Task prompt:
Set out the records below as a numbered list, with no blank lines, and omit the pictures.

Provided data:
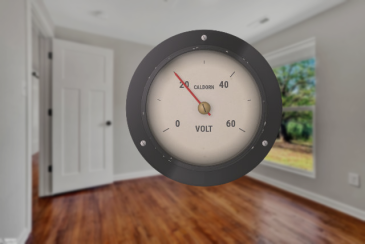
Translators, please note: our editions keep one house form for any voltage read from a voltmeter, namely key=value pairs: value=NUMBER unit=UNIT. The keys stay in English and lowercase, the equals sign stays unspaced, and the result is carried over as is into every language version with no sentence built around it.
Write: value=20 unit=V
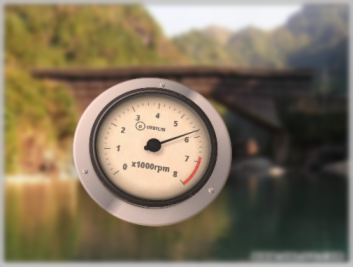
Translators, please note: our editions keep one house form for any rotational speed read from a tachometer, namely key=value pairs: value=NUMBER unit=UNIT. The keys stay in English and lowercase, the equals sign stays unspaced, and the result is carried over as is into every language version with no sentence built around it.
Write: value=5800 unit=rpm
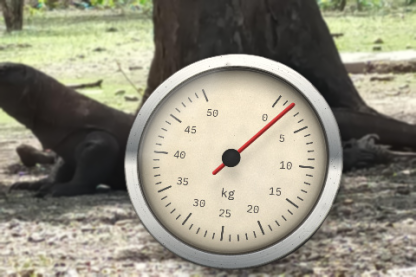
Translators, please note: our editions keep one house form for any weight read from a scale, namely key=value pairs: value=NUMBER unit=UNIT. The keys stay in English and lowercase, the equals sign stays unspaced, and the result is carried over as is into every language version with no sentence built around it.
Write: value=2 unit=kg
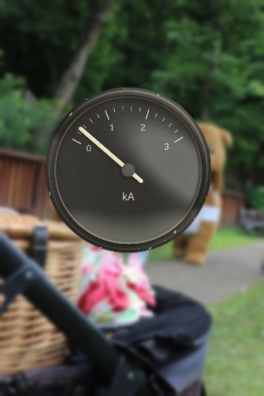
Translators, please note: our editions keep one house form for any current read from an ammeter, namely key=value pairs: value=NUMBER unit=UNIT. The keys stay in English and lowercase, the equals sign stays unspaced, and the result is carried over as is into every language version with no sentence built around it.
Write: value=0.3 unit=kA
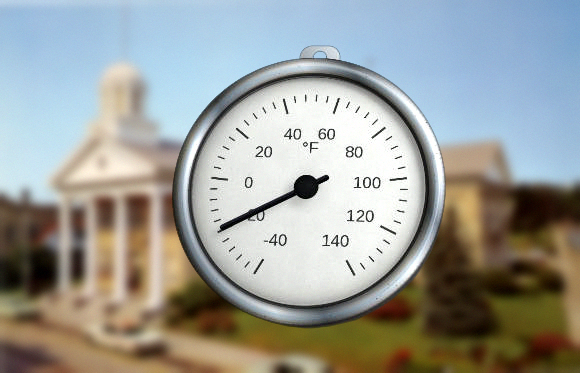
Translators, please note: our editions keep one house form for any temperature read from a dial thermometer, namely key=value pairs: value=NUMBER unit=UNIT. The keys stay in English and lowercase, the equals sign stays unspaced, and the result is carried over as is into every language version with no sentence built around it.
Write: value=-20 unit=°F
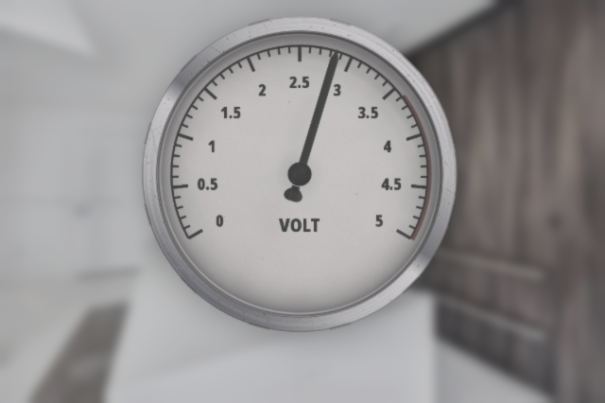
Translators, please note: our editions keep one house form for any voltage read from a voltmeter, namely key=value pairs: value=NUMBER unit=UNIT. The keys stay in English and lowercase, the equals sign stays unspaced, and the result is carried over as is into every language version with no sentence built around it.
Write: value=2.85 unit=V
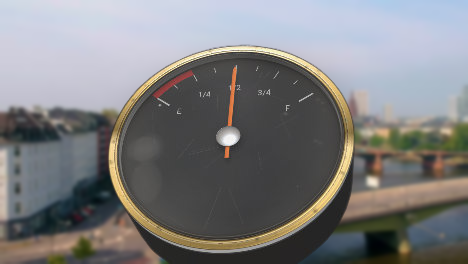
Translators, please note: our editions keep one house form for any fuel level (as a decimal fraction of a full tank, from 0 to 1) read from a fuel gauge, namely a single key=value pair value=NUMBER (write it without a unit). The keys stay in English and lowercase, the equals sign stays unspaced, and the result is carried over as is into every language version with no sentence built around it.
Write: value=0.5
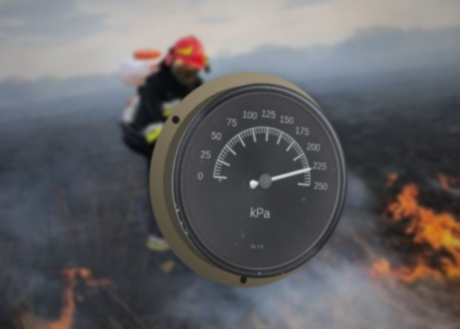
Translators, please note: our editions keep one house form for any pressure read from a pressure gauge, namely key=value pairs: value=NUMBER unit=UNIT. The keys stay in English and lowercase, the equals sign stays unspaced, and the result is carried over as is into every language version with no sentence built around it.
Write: value=225 unit=kPa
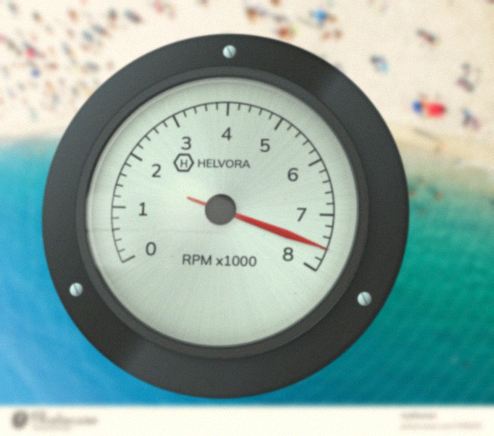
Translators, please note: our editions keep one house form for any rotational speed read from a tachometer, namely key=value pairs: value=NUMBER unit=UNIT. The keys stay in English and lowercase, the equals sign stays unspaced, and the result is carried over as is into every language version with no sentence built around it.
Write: value=7600 unit=rpm
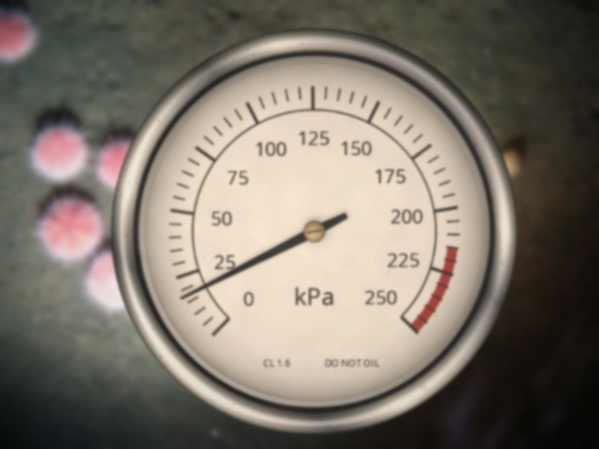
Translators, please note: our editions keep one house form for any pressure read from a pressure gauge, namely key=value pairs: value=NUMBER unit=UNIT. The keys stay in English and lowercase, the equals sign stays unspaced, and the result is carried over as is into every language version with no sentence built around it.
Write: value=17.5 unit=kPa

Written solution:
1. Translators, please note: our editions keep one house form for any voltage read from a voltmeter, namely key=value pairs: value=NUMBER unit=UNIT. The keys stay in English and lowercase, the equals sign stays unspaced, and the result is carried over as is into every language version with no sentence built around it.
2. Write: value=20 unit=V
3. Translators, please note: our editions keep one house form for any rotational speed read from a tachometer, namely key=value pairs: value=NUMBER unit=UNIT. The keys stay in English and lowercase, the equals sign stays unspaced, and the result is carried over as is into every language version with no sentence built around it.
4. Write: value=5800 unit=rpm
5. Translators, please note: our editions keep one house form for any weight read from a scale, namely key=value pairs: value=NUMBER unit=UNIT. The keys stay in English and lowercase, the equals sign stays unspaced, and the result is carried over as is into every language version with no sentence built around it.
6. Write: value=2 unit=kg
7. Translators, please note: our editions keep one house form for any current read from an ammeter, namely key=value pairs: value=NUMBER unit=UNIT. The keys stay in English and lowercase, the equals sign stays unspaced, and the result is carried over as is into every language version with no sentence built around it.
8. Write: value=0.3 unit=kA
9. Translators, please note: our editions keep one house form for any temperature read from a dial thermometer, namely key=value pairs: value=NUMBER unit=UNIT. The keys stay in English and lowercase, the equals sign stays unspaced, and the result is carried over as is into every language version with no sentence built around it.
10. Write: value=-20 unit=°F
11. Translators, please note: our editions keep one house form for any voltage read from a voltmeter, namely key=value pairs: value=NUMBER unit=UNIT. The keys stay in English and lowercase, the equals sign stays unspaced, and the result is carried over as is into every language version with no sentence built around it.
12. Write: value=2.85 unit=V
13. Translators, please note: our editions keep one house form for any fuel level (as a decimal fraction of a full tank, from 0 to 1) read from a fuel gauge, namely a single key=value pair value=NUMBER (write it without a unit). The keys stay in English and lowercase, the equals sign stays unspaced, and the result is carried over as is into every language version with no sentence built around it.
14. Write: value=0.5
15. Translators, please note: our editions keep one house form for any pressure read from a pressure gauge, namely key=value pairs: value=NUMBER unit=UNIT. The keys stay in English and lowercase, the equals sign stays unspaced, and the result is carried over as is into every language version with no sentence built around it.
16. Write: value=225 unit=kPa
17. Translators, please note: our editions keep one house form for any rotational speed read from a tachometer, namely key=value pairs: value=NUMBER unit=UNIT. The keys stay in English and lowercase, the equals sign stays unspaced, and the result is carried over as is into every language version with no sentence built around it.
18. Write: value=7600 unit=rpm
19. Translators, please note: our editions keep one house form for any pressure read from a pressure gauge, namely key=value pairs: value=NUMBER unit=UNIT. The keys stay in English and lowercase, the equals sign stays unspaced, and the result is carried over as is into every language version with no sentence built around it.
20. Write: value=17.5 unit=kPa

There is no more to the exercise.